The rehab was in a place that, according to the pamphlets, looked more like a spa vacation. But their dad assured them that it was “a wonderful facility” that “will finally give your mom the help she needs. That’s great, right?” Maya and Lauren had sat next to each other on the couch in the hospital lobby and nodded. What else could they do?

Their dad had been horrified to hear about the wine bottles hidden around the house, the empties stashed at the bottom of the recycling bin in the backyard. He had sat between Lauren and Maya on their living room couch while Maya explained everything in a monotone that didn’t even sound like her own voice. “How long has this been going on?” he asked.

“A while?” Lauren finally offered, and their dad had let out a long, low sigh before lowering his head into his hands. Maya wasn’t sure if she was supposed to comfort him, so she didn’t do anything.

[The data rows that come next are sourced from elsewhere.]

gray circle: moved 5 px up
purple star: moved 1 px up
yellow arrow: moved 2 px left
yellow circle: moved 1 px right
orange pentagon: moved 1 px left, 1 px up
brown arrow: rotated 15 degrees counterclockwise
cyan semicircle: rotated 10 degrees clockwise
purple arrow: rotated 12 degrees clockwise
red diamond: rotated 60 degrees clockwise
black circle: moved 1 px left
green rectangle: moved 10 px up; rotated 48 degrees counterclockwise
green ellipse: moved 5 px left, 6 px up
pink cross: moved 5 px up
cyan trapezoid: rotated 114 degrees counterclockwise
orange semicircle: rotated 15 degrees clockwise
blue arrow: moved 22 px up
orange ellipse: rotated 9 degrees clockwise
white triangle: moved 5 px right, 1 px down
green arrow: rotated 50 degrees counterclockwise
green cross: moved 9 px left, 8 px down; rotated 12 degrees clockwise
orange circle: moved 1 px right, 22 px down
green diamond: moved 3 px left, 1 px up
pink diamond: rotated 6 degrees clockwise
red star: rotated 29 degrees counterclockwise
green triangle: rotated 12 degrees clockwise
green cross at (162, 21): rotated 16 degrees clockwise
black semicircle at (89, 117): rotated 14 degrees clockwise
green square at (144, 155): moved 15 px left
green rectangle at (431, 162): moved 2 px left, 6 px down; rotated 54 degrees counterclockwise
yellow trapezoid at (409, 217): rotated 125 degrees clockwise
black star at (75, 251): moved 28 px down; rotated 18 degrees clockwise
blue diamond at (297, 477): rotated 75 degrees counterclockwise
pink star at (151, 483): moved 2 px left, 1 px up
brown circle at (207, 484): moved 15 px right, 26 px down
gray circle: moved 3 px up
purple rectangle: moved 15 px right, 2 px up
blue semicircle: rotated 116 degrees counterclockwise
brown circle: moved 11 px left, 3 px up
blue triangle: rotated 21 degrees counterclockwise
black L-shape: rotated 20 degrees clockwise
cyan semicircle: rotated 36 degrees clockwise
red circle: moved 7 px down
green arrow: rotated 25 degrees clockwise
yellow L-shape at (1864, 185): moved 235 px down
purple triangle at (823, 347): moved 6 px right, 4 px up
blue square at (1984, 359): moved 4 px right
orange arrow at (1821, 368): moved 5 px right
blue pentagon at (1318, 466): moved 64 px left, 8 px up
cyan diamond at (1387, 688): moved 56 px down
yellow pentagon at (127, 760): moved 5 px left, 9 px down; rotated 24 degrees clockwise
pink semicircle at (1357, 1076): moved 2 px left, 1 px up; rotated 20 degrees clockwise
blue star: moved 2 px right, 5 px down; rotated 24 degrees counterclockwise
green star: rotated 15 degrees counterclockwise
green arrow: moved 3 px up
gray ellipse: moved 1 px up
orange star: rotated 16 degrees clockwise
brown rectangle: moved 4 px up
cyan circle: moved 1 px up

“Okay,” he finally said. “We’re making some changes around here.”

And now it was the three of them rattling around in the house that suddenly felt too big. Maya had never realized how much space their mom had taken up. One afternoon, she found herself automatically going upstairs to suss out the latest stash of wine bottles, and only realized upon opening the closet that that wasn’t a problem anymore.

Their dad wanted Maya and Lauren to start going to therapy, too. “Why?” Maya had asked. “We’re not the ones with the drinking problem.” Privately, she thought that was yet another result of her mother’s selfishness: she was the one with the drinking problem, so why did Maya need to waste a hour of her week in therapy?

“Dad’s being weird,” Lauren said one night. They were doing homework in Maya’s bedroom, Lauren sprawled on the floor while Maya sat cross-legged on her bed. Neither one of them thought about using the desk, and even if they had wanted to, Maya’s laundry was spread all over it. Laundry felt like a luxury at this point, something that people with fewer worries and more time did for themselves.

“Dad’s weird because he’s afraid we’re going to be cripplingly and emotionally damaged,” Maya replied, her pen between her teeth as she flipped back and forth between her physics textbook and her lab book. “Plus, dads are weird in general.”

“Are you going to go to counseling?” Lauren asked. From the floor, she sounded very far away.

“Fuck no,” Maya said. “Mom’s the one with the problem. She can use her own precious time to sort it out.”

Lauren was quiet for another long minute before she said, “How come you’re always home right now?”

“What?” Maya shut her textbook and went back to her workbook. Why couldn’t they put all the information in one book, instead of making you need at least three for each class?

“Where’s Claire?”

Maya ignored the dull pain that shot up her spine whenever someone mentioned Claire. “We broke up.”

“What?” Lauren sounded scandalized. “Why? I thought you two were totally in love with each other.”

“Were. Past tense. Love is fleeting, things change, et cetera.”

“Why?”

“Because we had a fight and we both said mean things to each other.” Maya left out the part where she was mostly the one who said mean things, and Claire was mostly the one who said the truth.